### What is required
The lines from the start of the data up to and including the one with "There can be" should be returned exactly, and nothing else.

━━━ Information shown ━━━

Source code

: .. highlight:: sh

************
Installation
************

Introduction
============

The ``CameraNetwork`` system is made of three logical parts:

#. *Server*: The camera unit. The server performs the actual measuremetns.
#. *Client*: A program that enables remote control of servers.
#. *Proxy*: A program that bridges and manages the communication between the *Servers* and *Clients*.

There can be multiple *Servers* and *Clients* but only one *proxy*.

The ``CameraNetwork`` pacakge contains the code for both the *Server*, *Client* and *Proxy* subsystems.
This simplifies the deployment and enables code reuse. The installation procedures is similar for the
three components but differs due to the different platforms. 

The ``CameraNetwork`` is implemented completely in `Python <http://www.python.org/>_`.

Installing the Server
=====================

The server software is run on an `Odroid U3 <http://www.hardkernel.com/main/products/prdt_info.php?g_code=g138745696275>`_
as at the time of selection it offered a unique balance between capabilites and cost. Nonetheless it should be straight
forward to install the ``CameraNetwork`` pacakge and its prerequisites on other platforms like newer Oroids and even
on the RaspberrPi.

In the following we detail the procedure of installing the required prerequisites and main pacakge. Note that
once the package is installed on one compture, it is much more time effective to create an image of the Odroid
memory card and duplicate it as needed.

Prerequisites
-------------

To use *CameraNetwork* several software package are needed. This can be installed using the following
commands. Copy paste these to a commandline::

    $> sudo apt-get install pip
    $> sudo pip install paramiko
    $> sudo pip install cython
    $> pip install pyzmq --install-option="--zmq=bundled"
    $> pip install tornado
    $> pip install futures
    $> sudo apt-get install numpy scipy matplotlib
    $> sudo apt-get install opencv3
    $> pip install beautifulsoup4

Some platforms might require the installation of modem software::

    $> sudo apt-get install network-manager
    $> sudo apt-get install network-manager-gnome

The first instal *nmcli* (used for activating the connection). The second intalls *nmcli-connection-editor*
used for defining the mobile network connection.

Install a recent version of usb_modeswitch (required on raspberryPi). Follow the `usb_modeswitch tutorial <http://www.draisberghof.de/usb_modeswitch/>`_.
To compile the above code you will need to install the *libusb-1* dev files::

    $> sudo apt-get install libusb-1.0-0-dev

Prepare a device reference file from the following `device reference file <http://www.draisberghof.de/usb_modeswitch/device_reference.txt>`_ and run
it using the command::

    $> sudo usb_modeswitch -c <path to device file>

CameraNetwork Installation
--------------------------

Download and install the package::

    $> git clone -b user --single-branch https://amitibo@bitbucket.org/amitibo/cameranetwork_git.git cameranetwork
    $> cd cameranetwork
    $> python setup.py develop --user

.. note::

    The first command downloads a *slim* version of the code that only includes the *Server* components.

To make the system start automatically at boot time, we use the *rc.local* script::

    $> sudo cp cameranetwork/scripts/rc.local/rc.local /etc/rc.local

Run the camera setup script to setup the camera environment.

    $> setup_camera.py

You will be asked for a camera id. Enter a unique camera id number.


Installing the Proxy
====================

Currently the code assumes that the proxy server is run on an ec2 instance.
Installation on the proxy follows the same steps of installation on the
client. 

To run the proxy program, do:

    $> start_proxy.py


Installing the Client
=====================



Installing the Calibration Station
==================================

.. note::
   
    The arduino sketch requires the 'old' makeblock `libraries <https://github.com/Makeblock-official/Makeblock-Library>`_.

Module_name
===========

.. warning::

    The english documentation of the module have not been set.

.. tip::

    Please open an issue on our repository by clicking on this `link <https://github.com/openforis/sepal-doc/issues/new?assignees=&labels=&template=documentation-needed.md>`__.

━━━

### Output for this exercise
Source code

: .. highlight:: sh

************
Installation
************

Introduction
============

The ``CameraNetwork`` system is made of three logical parts:

#. *Server*: The camera unit. The server performs the actual measuremetns.
#. *Client*: A program that enables remote control of servers.
#. *Proxy*: A program that bridges and manages the communication between the *Servers* and *Clients*.

There can be multiple *Servers* and *Clients* but only one *proxy*.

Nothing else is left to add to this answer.